• _Required work_
Find the line with "left elbow: (662, 417)" in the entries below, then output every line from it down to the line with "right wrist: (106, 480)", exactly and with no pictures.

• _Given information_
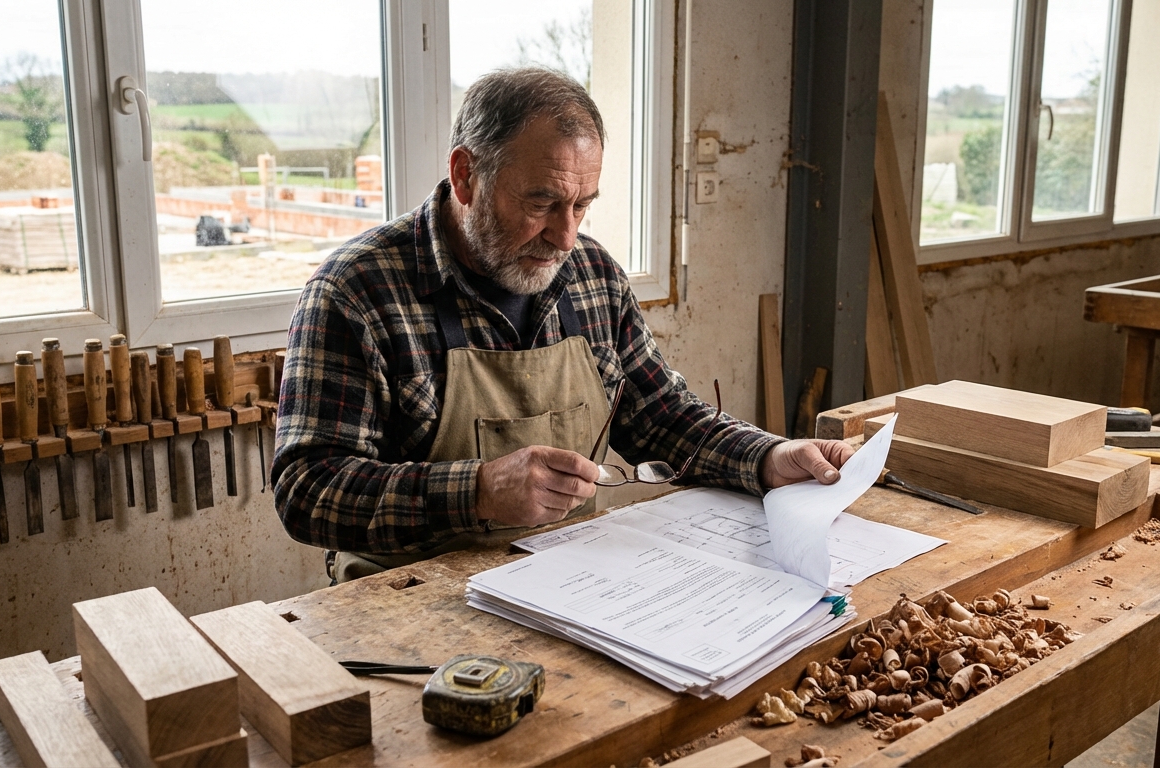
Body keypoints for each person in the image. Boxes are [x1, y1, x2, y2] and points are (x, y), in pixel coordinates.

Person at [273, 67, 855, 582]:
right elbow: (306, 489)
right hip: (412, 604)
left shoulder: (592, 275)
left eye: (582, 206)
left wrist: (768, 457)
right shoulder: (356, 291)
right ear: (466, 175)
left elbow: (662, 417)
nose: (565, 236)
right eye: (541, 203)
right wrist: (477, 491)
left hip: (570, 584)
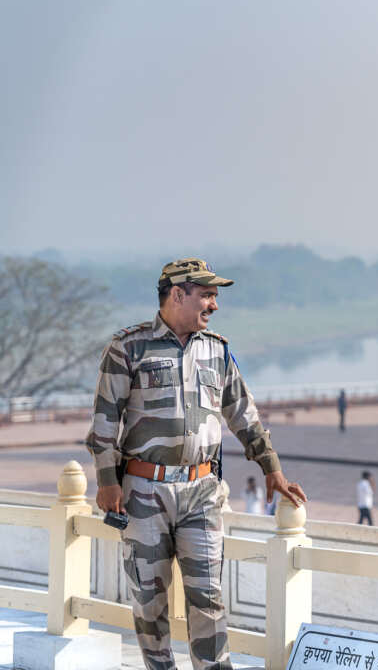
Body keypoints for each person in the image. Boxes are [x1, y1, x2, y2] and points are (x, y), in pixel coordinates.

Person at [84, 258, 308, 670]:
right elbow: (104, 420)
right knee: (149, 601)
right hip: (143, 492)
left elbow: (244, 414)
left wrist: (272, 468)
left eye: (215, 296)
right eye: (206, 295)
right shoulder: (128, 347)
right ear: (176, 294)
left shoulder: (217, 350)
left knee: (208, 598)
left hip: (202, 492)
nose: (214, 305)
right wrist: (106, 480)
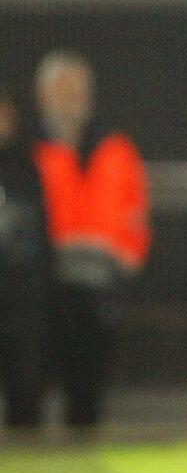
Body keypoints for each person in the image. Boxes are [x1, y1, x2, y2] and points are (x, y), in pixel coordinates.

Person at [31, 51, 149, 434]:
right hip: (42, 283)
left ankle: (83, 447)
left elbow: (136, 213)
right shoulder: (29, 151)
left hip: (101, 283)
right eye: (64, 91)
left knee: (89, 382)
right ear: (43, 96)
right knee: (30, 380)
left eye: (78, 91)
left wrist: (127, 261)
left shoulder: (116, 148)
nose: (73, 100)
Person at [0, 89, 51, 434]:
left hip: (22, 295)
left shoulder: (29, 165)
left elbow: (41, 230)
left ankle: (27, 447)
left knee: (26, 384)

• _Solved exercise_
left elbow: (662, 417)
nose: (565, 236)
right eye: (541, 203)
right wrist: (477, 491)
left hip: (570, 584)
Body keypoints for each person in the image. Boxes are [x1, y1, x2, y2] and points are (x, y), in pixel coordinates.

Person at [84, 258, 308, 670]:
right elbow: (104, 420)
right knee: (149, 601)
right hip: (143, 492)
left elbow: (244, 414)
left wrist: (272, 468)
left eye: (215, 296)
right eye: (206, 295)
right shoulder: (128, 347)
right ear: (176, 294)
left shoulder: (217, 350)
left knee: (208, 598)
left hip: (202, 492)
nose: (214, 305)
right wrist: (106, 480)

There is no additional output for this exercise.